Class NewtonSolver

Inheritance Relationships

Base Type

  • public handle

Class Documentation

class NewtonSolver : public handle

Class container for a dumped Newton’s method with affine invariant step.

Solution Algorithm:

Given a zeros of a vectorial function problem of the form \( \mathbf{F} (\mathbf{x}) = \mathbf{0} \), where \( \mathbf{F}: \mathbb{R}^n \rightarrow \mathbb{R}^n \), then the Newton’s method is defined as:

\[ \mathbf{JF}(\mathbf{x}_k)\mathbf{h} = -\mathbf{F}(\mathbf{x}_k). \]

The dumped step is defined as:

\[ \mathbf{x}_{k+1} = \mathbf{x}_k + \alpha_k \mathbf{h} \]

where \( \alpha_k \) is a dumping coefficient that satisfies:

\[ \left\| \mathbf{JF}(\mathbf{x}_k)^{-1} \mathbf{F}(\mathbf{x}_{k+1}) \right\| \leq \left(1 - \dfrac{\alpha_k}{2}\right) \left\| \mathbf{JF}(\mathbf{x}_k)^{-1} \mathbf{F}(\mathbf{x}_k) \right\| = \left(1 - \dfrac{\alpha_k}{2} \right) \left\| \mathbf{h} \right\|. \]

Note:

For more details on the Newton’s method with affine invariant step refer to: https://www.zib.de/deuflhard/research/algorithm/ainewton.en.html.

Public Functions

function NewtonSolver()

Newton’s solver class constructor.

Returns

The Newton’s solver object.

function set_tolerance(t_tolerance)

Set algorithm tolerance.

Parameters

t_tolerance – The algorithm tolerance.

function get_tolerance()

Get algorithm tolerance.

Returns

The algorithm tolerance.

function set_max_iterations(t_max_iterations)

Set maximum allowed algorithm iterations.

Parameters

t_max_iterations – The maximum allowed algorithm iterations.

function get_max_iterations()

Set maximum allowed algorithm iterations.

Returns

The maximum allowed algorithm iterations.

function set_max_relaxations(t_max_relaxations)

Set maximum allowed algorithm relaxations.

Parameters

t_max_relaxations – The maximum allowed algorithm relaxations.

function get_max_relaxations()

Get maximum allowed algorithm relaxations.

Returns

The maximum allowed algorithm relaxations.

function set_alpha(t_alpha)

Set relaxation factor.

Parameters

t_alpha – The relaxation factor.

function get_alpha()

Get relaxation factor.

Returns

The relaxation factor.

function enable_verbose()

Enable verbose mode.

Parameters

t_alpha – The relaxation factor.

function disable_verbose()

Disable verbose mode.

Parameters

t_alpha – The relaxation factor.

function out_iterations()

Get algorithm iterations.

Returns

The algorithm iterations.

function out_function_evaluations()

Set function evaluations.

Returns

The function evaluations.

function out_jacobian_evaluations()

Set Jacobian evaluations.

Returns

The Jacobian evaluations.

function out_relaxations()

Get algorithm relaxations.

Returns

The algorithm relaxations.

function out_residuals()

Get function evaluations.

Returns

The function evaluations.

function out_converged()

Get convergence boolean value.

Returns

The convergence boolean value.

function solve_handle(t_function_handle, t_jacobian_handle, x_ini)

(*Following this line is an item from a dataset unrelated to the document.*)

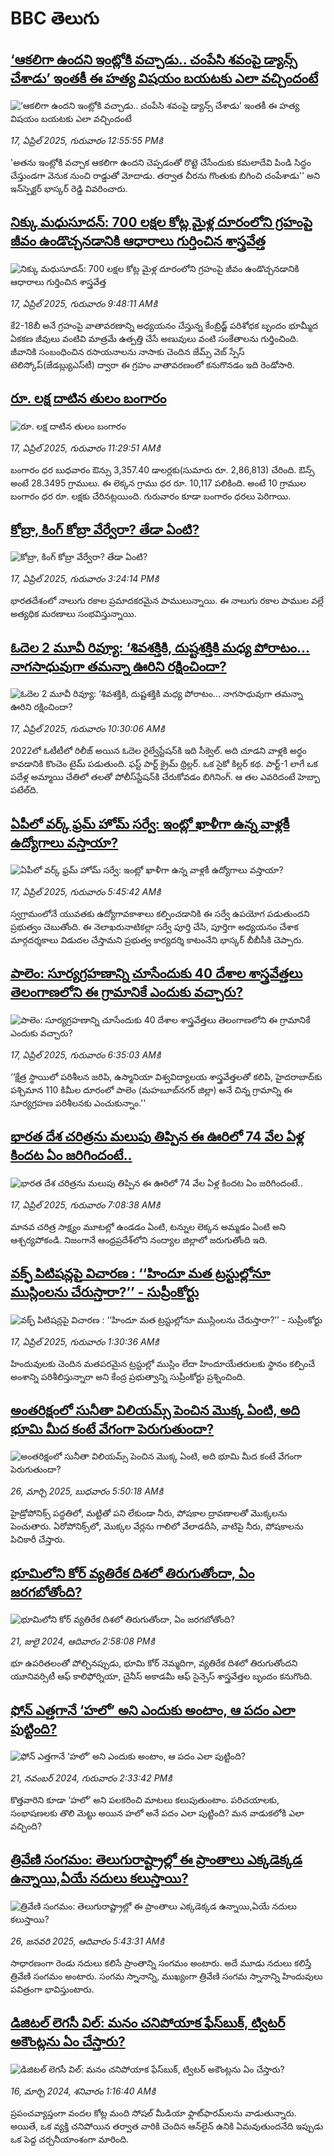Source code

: # BBC తెలుగు## [‘ఆకలిగా ఉందని ఇంట్లోకి వచ్చాడు.. చంపేసి శవంపై డ్యాన్స్ చేశాడు’  ఇంతకీ ఈ హత్య విషయం బయటకు ఎలా వచ్చిందంటే](https://www.bbc.com/telugu/articles/c62glp76pplo?at_campaign=githubrss)![‘ఆకలిగా ఉందని ఇంట్లోకి వచ్చాడు.. చంపేసి శవంపై డ్యాన్స్ చేశాడు’  ఇంతకీ ఈ హత్య విషయం బయటకు ఎలా వచ్చిందంటే](https://ichef.bbci.co.uk/ace/standard/240/cpsprodpb/7413/live/fc3f5f50-1b84-11f0-b1b3-7358f8d35a35.jpg)_17, ఏప్రిల్ 2025, గురువారం 12:55:55 PMకి_'అతను ఇంట్లోకి వచ్చాక ఆకలిగా ఉందని చెప్పడంతో రొట్టె చేసేందుకు కమలాదేవి పిండి సిద్ధం చేస్తుండగా వెనుక నుంచి రాడ్డుతో మోదాడు. తర్వాత చీరను గొంతుకు బిగించి చంపేశాడు'' అని ఇన్‌స్పెక్టర్ భాస్కర్ రెడ్డి వివరించారు.## [నిక్కు మధుసూదన్: 700 లక్షల కోట్ల మైళ్ల దూరంలోని గ్రహంపై జీవం ఉండొచ్చనడానికి ఆధారాలు గుర్తించిన శాస్త్రవేత్త](https://www.bbc.com/telugu/articles/c62gqml4m6do?at_campaign=githubrss)![నిక్కు మధుసూదన్: 700 లక్షల కోట్ల మైళ్ల దూరంలోని గ్రహంపై జీవం ఉండొచ్చనడానికి ఆధారాలు గుర్తించిన శాస్త్రవేత్త](https://ichef.bbci.co.uk/ace/standard/240/cpsprodpb/a51f/live/d39d6d20-1b62-11f0-b1b3-7358f8d35a35.jpg)_17, ఏప్రిల్ 2025, గురువారం 9:48:11 AMకి_కే2-18బీ అనే గ్రహంపై వాతావరణాన్ని అధ్యయనం చేస్తున్న కేంబ్రిడ్జ్ పరిశోధక బృందం భూమ్మీద ఏకకణ జీవులు వంటివి మాత్రమే ఉత్పత్తి చేసే అణువులు వంటి సంకేతాలను గుర్తించింది.  జీవానికి సంబంధించిన రసాయనాలను నాసాకు చెందిన జేమ్స్ వెబ్ స్పేస్ టెలిస్కోప్(జేడబ్ల్యుఎస్‌టీ) ద్వారా ఈ గ్రహం వాతావరణంలో కనుగొనడం ఇది రెండోసారి.## [రూ. లక్ష దాటిన తులం బంగారం](https://www.bbc.com/telugu/articles/cwynr4w922po?at_campaign=githubrss)![రూ. లక్ష దాటిన తులం బంగారం](https://ichef.bbci.co.uk/ace/standard/240/cpsprodpb/b93d/live/b8613c80-1b71-11f0-8a1e-3ff815141b98.jpg)_17, ఏప్రిల్ 2025, గురువారం 11:29:51 AMకి_బంగారం ధర బుధవారం ఔన్సు 3,357.40 డాలర్లకు(సుమారు రూ. 2,86,813) చేరింది. ఔన్స్ అంటే 28.3495 గ్రాములు. ఈ లెక్కన గ్రాము ధర రూ. 10,117 పలికింది. 
అంటే 10 గ్రాముల బంగారం ధర రూ. లక్షకు చేరినట్లయింది. గురువారం కూడా బంగారం ధరలు పెరిగాయి.## [కోబ్రా, కింగ్ కోబ్రా వేర్వేరా? తేడా ఏంటి?](https://www.bbc.com/telugu/articles/cp8vj8g3jrro?at_campaign=githubrss)![కోబ్రా, కింగ్ కోబ్రా వేర్వేరా? తేడా ఏంటి?](https://ichef.bbci.co.uk/ace/standard/240/cpsprodpb/67dd/live/b61aa810-1b96-11f0-b1b3-7358f8d35a35.jpg)_17, ఏప్రిల్ 2025, గురువారం 3:24:14 PMకి_భారతదేశంలో నాలుగు రకాల ప్రమాదకరమైన పాములున్నాయి. 
ఈ నాలుగు రకాల పాముల వల్లే అత్యధిక మరణాలు సంభవిస్తున్నాయి.## [ఓదెల 2 మూవీ రివ్యూ: ‘శివశక్తికి, దుష్టశక్తికి మధ్య పోరాటం... నాగసాధువుగా తమన్నా ఊరిని రక్షించిందా?](https://www.bbc.com/telugu/articles/cwy0wr8jdd4o?at_campaign=githubrss)![ఓదెల 2 మూవీ రివ్యూ: ‘శివశక్తికి, దుష్టశక్తికి మధ్య పోరాటం... నాగసాధువుగా తమన్నా ఊరిని రక్షించిందా?](https://ichef.bbci.co.uk/ace/standard/240/cpsprodpb/eec3/live/8eda53a0-1b72-11f0-b015-f17d4d024f76.jpg)_17, ఏప్రిల్ 2025, గురువారం 10:30:06 AMకి_2022లో ఓటీటీలో రిలీజ్ అయిన ఓదెల రైల్వేస్టేష‌న్‌కి ఇది సీక్వెల్‌. అది చూడ‌ని వాళ్ల‌కి అర్థం కావ‌డానికి కొంచెం టైమ్ ప‌డుతుంది. ఫ‌స్ట్ పార్ట్ క్రైమ్ థ్రిల్ల‌ర్‌. ఒక సైకో కిల్ల‌ర్ క‌థ‌. పార్ట్‌-1 లాగే ఒక ప‌దేళ్ల అమ్మాయి చేతిలో త‌ల‌తో పోలీస్‌స్టేష‌న్‌కి చేరుకోవ‌డం బిగినింగ్‌. ఆ త‌ల ఎవ‌రిదంటే హెబ్బా ప‌టేల్‌ది.## [ఏపీలో వర్క్ ఫ్రమ్‌ హోమ్‌ సర్వే: ఇంట్లో ఖాళీగా ఉన్న వాళ్లకీ ఉద్యోగాలు వస్తాయా?](https://www.bbc.com/telugu/articles/cedy5e43w3yo?at_campaign=githubrss)![ఏపీలో వర్క్ ఫ్రమ్‌ హోమ్‌ సర్వే: ఇంట్లో ఖాళీగా ఉన్న వాళ్లకీ ఉద్యోగాలు వస్తాయా?](https://ichef.bbci.co.uk/ace/standard/240/cpsprodpb/989d/live/ad86dc90-1b47-11f0-8542-d9f624f4b519.jpg)_17, ఏప్రిల్ 2025, గురువారం 5:45:42 AMకి_స్వగ్రామంలోనే  యువతకు ఉద్యోగావకాశాలు కల్పించడానికి ఈ సర్వే ఉపయోగ పడుతుందని ప్రభుత్వం చెబుతోంది. ఈ నెలాఖరునాటికల్లా సర్వే పూర్తి చేసి, పూర్తిగా అధ్యయనం చేశాక మార్గదర్శకాలు విడుదల చేస్తామని ప్రభుత్వ కార్యదర్శి కాటంనేని భాస్కర్ బీబీసీకి చెప్పారు.## [పాలెం: సూర్యగ్రహణాన్ని చూసేందుకు 40 దేశాల శాస్త్రవేత్తలు తెలంగాణలోని ఈ గ్రామానికే ఎందుకు వచ్చారు?](https://www.bbc.com/telugu/articles/ckg1yy47405o?at_campaign=githubrss)![పాలెం: సూర్యగ్రహణాన్ని చూసేందుకు 40 దేశాల శాస్త్రవేత్తలు తెలంగాణలోని ఈ గ్రామానికే ఎందుకు వచ్చారు?](https://ichef.bbci.co.uk/ace/standard/240/cpsprodpb/f20e/live/a593c740-1adf-11f0-a455-cf1d5f751d2f.jpg)_17, ఏప్రిల్ 2025, గురువారం 6:35:03 AMకి_‘‘క్షేత్ర స్థాయిలో పరిశీలన జరిపి, ఉస్మానియా విశ్వవిద్యాలయ శాస్త్రవేత్తలతో కలిపి, హైదరాబాద్‌కు పశ్చిమాన 110 కిమీల దూరంలో  పాలెం (మహబూబ్‌నగర్ జిల్లా) అనే చిన్న గ్రామాన్ని ఈ సూర్యగ్రహణ పరిశీలనకు ఎంచుకున్నాం.''## [భారత దేశ చరిత్రను మలుపు తిప్పిన ఈ ఊరిలో 74 వేల ఏళ్ల కిందట ఏం జరిగిందంటే..](https://www.bbc.com/telugu/articles/cr780km0x08o?at_campaign=githubrss)![భారత దేశ చరిత్రను మలుపు తిప్పిన ఈ ఊరిలో 74 వేల ఏళ్ల కిందట ఏం జరిగిందంటే..](https://ichef.bbci.co.uk/ace/standard/240/cpsprodpb/bf3c/live/ce064130-1b52-11f0-8a1e-3ff815141b98.jpg)_17, ఏప్రిల్ 2025, గురువారం 7:08:38 AMకి_మానవ చరిత్ర సాక్ష్యం మూటల్లో ఉండడం ఏంటి, టన్నుల లెక్కన అమ్మడం ఏంటి అని ఆశ్చర్యపోకండి. నిజంగానే ఆంధ్రప్రదేశ్‌లోని నంద్యాల జిల్లాలో జరుగుతోంది ఇది.## [వక్ఫ్ పిటిషన్లపై విచారణ : ‘‘హిందూ మత ట్రస్టుల్లోనూ ముస్లింలను చేరుస్తారా?’’ - సుప్రీంకోర్టు ](https://www.bbc.com/telugu/articles/cjewdd1nv4no?at_campaign=githubrss)![వక్ఫ్ పిటిషన్లపై విచారణ : ‘‘హిందూ మత ట్రస్టుల్లోనూ ముస్లింలను చేరుస్తారా?’’ - సుప్రీంకోర్టు ](https://ichef.bbci.co.uk/ace/standard/240/cpsprodpb/059e/live/de7ba310-1adb-11f0-b1b3-7358f8d35a35.jpg)_17, ఏప్రిల్ 2025, గురువారం 1:30:36 AMకి_హిందువులకు చెందిన మతపరమైన ట్రస్టుల్లో ముస్లిం లేదా హిందూయేతరులకు స్థానం కల్పించే అంశాన్ని పరిశీలిస్తున్నారా అని కేంద్ర ప్రభుత్వాన్ని సుప్రీంకోర్టు ప్రశ్నించింది.## [అంతరిక్షంలో సునీతా విలియమ్స్ పెంచిన మొక్క ఏంటి, అది భూమి మీద కంటే వేగంగా పెరుగుతుందా?](https://www.bbc.com/telugu/articles/c1mn43gmj39o?at_campaign=githubrss)![అంతరిక్షంలో సునీతా విలియమ్స్ పెంచిన మొక్క ఏంటి, అది భూమి మీద కంటే వేగంగా పెరుగుతుందా?](https://ichef.bbci.co.uk/ace/standard/240/cpsprodpb/931a/live/71e4f570-0966-11f0-94d4-6f954f5dcfa3.jpg)_26, మార్చి 2025, బుధవారం 5:50:18 AMకి_హైడ్రోపోనిక్స్‌ పద్ధతిలో, మట్టితో పని లేకుండా నీరు, పోషకాల ద్రావణాలతో మొక్కలను పెంచుతారు. ఏరోపోనిక్స్‌లో, మొక్కల వేర్లను గాలిలో వేలాడదీసి, వాటిపై నీరు, పోషకాలను పిచికారీ చేస్తారు.## [భూమిలోని కోర్ వ్యతిరేక దిశలో తిరుగుతోందా, ఏం జరగబోతోంది?](https://www.bbc.com/telugu/articles/crgr7rnd7g4o?at_campaign=githubrss)![భూమిలోని కోర్ వ్యతిరేక దిశలో తిరుగుతోందా, ఏం జరగబోతోంది?](https://ichef.bbci.co.uk/ace/standard/240/cpsprodpb/cc28/live/4457bc00-3ec3-11ef-b2f4-77406157b906.jpg)_21, జులై 2024, ఆదివారం 2:58:08 PMకి_భూ ఉపరితలంతో పోల్చినప్పుడు, భూమి కోర్ నెమ్మదిగా, వ్యతిరేక దిశలో తిరుగుతోందని యూనివర్సిటీ ఆఫ్ కాలిఫోర్నియా, చైనీస్ అకాడమీ ఆఫ్ సైన్సెస్‌ శాస్త్రవేత్తల బృందం కనుగొంది.## [ఫోన్ ఎత్తగానే ‘హలో’ అని ఎందుకు అంటాం, ఆ పదం ఎలా పుట్టింది?](https://www.bbc.com/telugu/articles/cgj7x7gdjq4o?at_campaign=githubrss)![ఫోన్ ఎత్తగానే ‘హలో’ అని ఎందుకు అంటాం, ఆ పదం ఎలా పుట్టింది?](https://ichef.bbci.co.uk/ace/standard/240/cpsprodpb/0618/live/7a20ebb0-a807-11ef-b21e-5359bd56d02f.jpg)_21, నవంబర్ 2024, గురువారం 2:33:42 PMకి_కొత్తవారిని కూడా ‘హలో’ అని పలకరించి మాటలు కలుపుతుంటాం.  పరిచయాలకు, సంభాషణలకు తొలి మెట్టు అయిన హలో అనే పదం ఎలా పుట్టింది? మన వాడుకలోకి ఎలా వచ్చింది?## [త్రివేణి సంగమం: తెలుగురాష్ట్రాల్లో ఈ ప్రాంతాలు ఎక్కడెక్కడ ఉన్నాయి,ఏయే నదులు కలుస్తాయి? ](https://www.bbc.com/telugu/articles/cz7elrr17jeo?at_campaign=githubrss)![త్రివేణి సంగమం: తెలుగురాష్ట్రాల్లో ఈ ప్రాంతాలు ఎక్కడెక్కడ ఉన్నాయి,ఏయే నదులు కలుస్తాయి? ](https://ichef.bbci.co.uk/ace/standard/240/cpsprodpb/9dad/live/7f50e780-da42-11ef-a37f-eba91255dc3d.jpg)_26, జనవరి 2025, ఆదివారం 5:43:31 AMకి_సాధారణంగా రెండు నదులు కలిసే ప్రాంతాన్ని సంగమం అంటారు. అదే మూడు నదులు కలిస్తే త్రివేణి సంగమం అంటారు. సంగమ స్నానాన్ని, ముఖ్యంగా త్రివేణి సంగమ స్నానాన్ని హిందువులు పవిత్రంగా భావిస్తుంటారు.## [డిజిటల్ లెగసీ విల్: మనం చనిపోయాక ఫేస్‌బుక్, ట్విటర్‌ అకౌంట్లను ఏం చేస్తారు?](https://www.bbc.com/telugu/articles/cx0zl1qeyq2o?at_campaign=githubrss)![డిజిటల్ లెగసీ విల్: మనం చనిపోయాక ఫేస్‌బుక్, ట్విటర్‌ అకౌంట్లను ఏం చేస్తారు?](https://ichef.bbci.co.uk/ace/standard/240/cpsprodpb/bea2/live/2323ffd0-e2d4-11ee-9410-0f893255c2a0.jpg)_16, మార్చి 2024, శనివారం 1:16:40 AMకి_ప్రపంచవ్యాప్తంగా వందల కోట్ల మంది సోషల్ మీడియా ఫ్లాట్‌ఫారమ్‌లను వాడుతున్నారు. అయితే, ఒక వ్యక్తి చనిపోయిన తర్వాత వారికి చెందిన ఆన్‌లైన్ ఉనికి ఏమవుతుందనేది ఇప్పుడు ఒక పెద్ద చర్చనీయాంశంగా మారింది.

Solve non-linear system of equations \( \mathbf{F}(\mathbf{x}) = \mathbf{0} \)

Parameters
  • t_function_handle – The function handle.

  • t_jacobian_handle – The Jacobian handle.

  • x_ini – The initial guess vector \( \mathbf{x} \).

Returns

The solution vector \( \mathbf{x} \).

function reset()

Reset solver internal counter and variables.

Parameters

t_function_handle – The function handle.

function eval_function(x)

Perform function \( \mathbf{F}(\mathbf{x}) \) evaluation.

Parameters

x – The input vector \( \mathbf{x} \).

Returns

The function value \( \mathbf{F}(\mathbf{x}) \).

function eval_jacobian(x)

Perform function \( \mathbf{JF}(\mathbf{x}) \) evaluation.

Parameters

x – The input vector \( \mathbf{x} \).

Returns

The Jacobian value \( \mathbf{JF}(\mathbf{x}) \).

function solve(x_ini)

Solve non-linear system of equations \( \mathbf{F} (\mathbf{x}) = \mathbf{0} \).

Parameters

x_ini – The initial guess for the vector \( \mathbf{x} \).

Returns

The solution \( \mathbf{x} \) and the output flag: \( 0 \) = success, \( 1 \) = failed because of bad initial point, \( 2 \) = failed because of bad dumping (step got too short).